"What?"

"At all events she used to lose her temper with him."

This led to the putting of a further dozen or so of leading questions; whereafter Antipa, for a while, preserved a suggestive silence, and the crowd too remained silent, as though it had suddenly been lulled to slumber. Only at long last, and with a clearing of his throat, did Antipa say:

"Friends, we must suppose that God, of His infinite Mercy, has vouchsafed to us here a special visitation, in that, as all of us have perceived, a lad bereft of wit, the same radiant lad whom all of us have known, has here abided in the closest of communion with the Blessed Dispenser of life on earth."

Then I moved away, for upon my heart there was pressing a burden of unendurable sorrow, and I was yearning, oh, so terribly, to see Nilushka once more.

The back portion of Felitzata's cot stood a little sunken into the ground, so that the front portion had its cold window panes and raised sash tilted a trifle towards the remote heavens. I bent my head, and entered by the open door. Near the threshold Nilushka was lying on a narrow chest against the wall. The folds of a dark-red pillow of fustian under the head set off to perfection the pale blue tint of his round, innocent face under its corona of golden curls; and though the eyes were closed, and the lips pressed tightly together, he still seemed to be smiling in his old quiet, but joyous, way. In general, the tall, thin figure on the mattress of dark felt, with its bare legs, and its slender hands and wrists folded across the breast, reminded me less of an angel than of a certain image of the Holy Child with which a blackened old ikon had rendered me familiar from my boyhood upwards.

Everything amid the purple gloom was still.

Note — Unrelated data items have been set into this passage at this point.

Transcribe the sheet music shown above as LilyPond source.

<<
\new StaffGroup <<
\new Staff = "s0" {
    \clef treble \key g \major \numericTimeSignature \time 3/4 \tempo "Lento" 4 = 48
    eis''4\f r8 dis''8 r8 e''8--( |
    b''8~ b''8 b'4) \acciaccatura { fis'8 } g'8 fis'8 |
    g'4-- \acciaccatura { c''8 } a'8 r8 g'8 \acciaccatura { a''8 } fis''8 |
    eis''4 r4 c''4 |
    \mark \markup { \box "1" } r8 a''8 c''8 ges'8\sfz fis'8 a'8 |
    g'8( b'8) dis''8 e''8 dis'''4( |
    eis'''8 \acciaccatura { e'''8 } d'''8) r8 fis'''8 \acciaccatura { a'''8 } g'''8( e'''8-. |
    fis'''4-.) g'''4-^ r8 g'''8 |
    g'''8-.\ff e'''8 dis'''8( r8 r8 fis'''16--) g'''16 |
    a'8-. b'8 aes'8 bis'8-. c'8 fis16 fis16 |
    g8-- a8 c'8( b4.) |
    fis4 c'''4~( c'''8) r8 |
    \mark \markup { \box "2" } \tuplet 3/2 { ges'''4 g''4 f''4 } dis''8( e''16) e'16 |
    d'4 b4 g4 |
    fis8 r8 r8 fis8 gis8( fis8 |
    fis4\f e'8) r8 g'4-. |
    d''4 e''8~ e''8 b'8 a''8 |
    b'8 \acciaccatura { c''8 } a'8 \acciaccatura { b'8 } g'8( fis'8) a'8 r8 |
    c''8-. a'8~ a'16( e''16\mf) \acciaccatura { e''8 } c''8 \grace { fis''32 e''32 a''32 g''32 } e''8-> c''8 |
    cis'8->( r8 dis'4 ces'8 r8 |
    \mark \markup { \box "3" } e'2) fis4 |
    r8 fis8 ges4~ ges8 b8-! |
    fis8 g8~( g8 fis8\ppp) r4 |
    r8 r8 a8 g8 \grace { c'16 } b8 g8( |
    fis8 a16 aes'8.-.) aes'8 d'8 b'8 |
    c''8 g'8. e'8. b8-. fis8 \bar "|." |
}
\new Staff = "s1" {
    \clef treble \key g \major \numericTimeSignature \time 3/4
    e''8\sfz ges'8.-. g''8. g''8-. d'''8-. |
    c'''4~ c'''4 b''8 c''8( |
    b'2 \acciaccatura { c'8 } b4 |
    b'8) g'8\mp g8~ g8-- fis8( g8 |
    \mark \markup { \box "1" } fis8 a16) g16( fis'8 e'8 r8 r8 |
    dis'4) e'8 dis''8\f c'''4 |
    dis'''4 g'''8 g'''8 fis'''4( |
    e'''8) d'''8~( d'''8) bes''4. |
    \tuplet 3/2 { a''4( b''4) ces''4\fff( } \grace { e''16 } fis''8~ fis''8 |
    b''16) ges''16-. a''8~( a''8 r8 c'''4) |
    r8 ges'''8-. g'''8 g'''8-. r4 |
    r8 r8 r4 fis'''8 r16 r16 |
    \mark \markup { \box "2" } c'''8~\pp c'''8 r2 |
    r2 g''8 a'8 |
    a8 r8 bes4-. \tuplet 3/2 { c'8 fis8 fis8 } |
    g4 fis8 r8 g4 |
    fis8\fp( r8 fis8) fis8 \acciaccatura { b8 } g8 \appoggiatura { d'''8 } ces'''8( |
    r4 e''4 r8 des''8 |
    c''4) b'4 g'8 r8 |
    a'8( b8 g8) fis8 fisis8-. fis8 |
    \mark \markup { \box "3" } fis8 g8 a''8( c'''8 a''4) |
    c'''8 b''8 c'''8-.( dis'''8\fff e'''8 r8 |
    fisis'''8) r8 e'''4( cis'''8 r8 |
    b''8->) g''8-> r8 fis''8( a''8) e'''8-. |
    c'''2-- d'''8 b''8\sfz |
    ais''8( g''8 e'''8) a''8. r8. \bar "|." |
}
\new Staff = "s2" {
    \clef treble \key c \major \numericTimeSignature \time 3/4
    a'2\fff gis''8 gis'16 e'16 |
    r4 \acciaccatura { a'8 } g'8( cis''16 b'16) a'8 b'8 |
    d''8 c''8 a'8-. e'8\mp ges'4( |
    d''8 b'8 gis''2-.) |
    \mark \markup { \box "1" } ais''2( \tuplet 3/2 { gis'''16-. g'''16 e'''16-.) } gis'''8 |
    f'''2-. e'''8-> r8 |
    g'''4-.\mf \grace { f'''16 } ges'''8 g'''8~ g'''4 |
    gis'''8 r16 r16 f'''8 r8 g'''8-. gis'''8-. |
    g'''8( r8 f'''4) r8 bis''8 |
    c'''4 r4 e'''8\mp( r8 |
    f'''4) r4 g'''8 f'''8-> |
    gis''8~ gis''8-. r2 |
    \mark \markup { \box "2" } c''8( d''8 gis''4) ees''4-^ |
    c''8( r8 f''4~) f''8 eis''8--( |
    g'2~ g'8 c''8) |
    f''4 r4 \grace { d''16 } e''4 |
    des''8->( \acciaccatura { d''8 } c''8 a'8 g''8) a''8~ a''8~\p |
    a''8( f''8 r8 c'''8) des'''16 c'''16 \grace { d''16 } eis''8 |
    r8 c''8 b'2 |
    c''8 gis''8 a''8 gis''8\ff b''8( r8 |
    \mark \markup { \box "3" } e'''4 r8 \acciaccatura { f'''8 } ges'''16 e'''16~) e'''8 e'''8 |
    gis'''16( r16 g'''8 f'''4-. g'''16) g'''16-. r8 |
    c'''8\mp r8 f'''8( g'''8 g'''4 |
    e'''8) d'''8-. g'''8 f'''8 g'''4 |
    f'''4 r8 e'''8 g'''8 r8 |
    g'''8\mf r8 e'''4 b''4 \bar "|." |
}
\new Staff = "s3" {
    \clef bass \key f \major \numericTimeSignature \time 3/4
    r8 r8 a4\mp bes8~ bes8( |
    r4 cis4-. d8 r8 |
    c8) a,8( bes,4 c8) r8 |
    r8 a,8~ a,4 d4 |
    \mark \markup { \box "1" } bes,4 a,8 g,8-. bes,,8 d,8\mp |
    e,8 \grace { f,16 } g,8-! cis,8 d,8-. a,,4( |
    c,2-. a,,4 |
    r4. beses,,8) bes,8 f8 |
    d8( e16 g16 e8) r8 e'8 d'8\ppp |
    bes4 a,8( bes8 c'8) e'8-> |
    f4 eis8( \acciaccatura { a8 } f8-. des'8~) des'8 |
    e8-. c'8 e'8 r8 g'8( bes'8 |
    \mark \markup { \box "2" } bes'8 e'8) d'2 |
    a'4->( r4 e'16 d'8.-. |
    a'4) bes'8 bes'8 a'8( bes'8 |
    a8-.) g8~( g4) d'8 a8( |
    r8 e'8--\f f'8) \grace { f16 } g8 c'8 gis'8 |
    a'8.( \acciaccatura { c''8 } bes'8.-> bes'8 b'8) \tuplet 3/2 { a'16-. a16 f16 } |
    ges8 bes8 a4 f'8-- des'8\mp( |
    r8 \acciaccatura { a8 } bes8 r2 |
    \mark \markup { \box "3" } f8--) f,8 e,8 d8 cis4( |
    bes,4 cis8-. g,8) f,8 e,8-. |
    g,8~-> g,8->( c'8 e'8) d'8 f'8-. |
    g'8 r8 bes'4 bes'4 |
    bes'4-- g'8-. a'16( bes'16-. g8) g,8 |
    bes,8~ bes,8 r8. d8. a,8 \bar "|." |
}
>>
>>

Even the flies were forbearing to buzz. Only from the street was there grating through the shaded window the strong, roguish voice of Felitzata as it traced the strange, lugubrious word-pattern:

With my bosom pressed to the warm, grey earth,
To thee, grey earth, to thee, Oh my mother of old,
I beseech thee, I who am a mother like thee,
And a mother in pain, to enfold in thy arms
This my son, this my dead son, this my ruby,
This my drop of my heart's blood, this my—

Suddenly I caught sight of Antipa standing in the doorway. He was wiping his eyes with the back of his hand. Presently in a gruff and unsteady voice he said:

"It is all very fine for you to weep, good woman, but the present is not the right moment to sing such verses as those—they were meant, rather, to be sung in a graveyard at the side of a tomb. Well, tell me everything without reserve. Important is it that I should know EVERYTHING."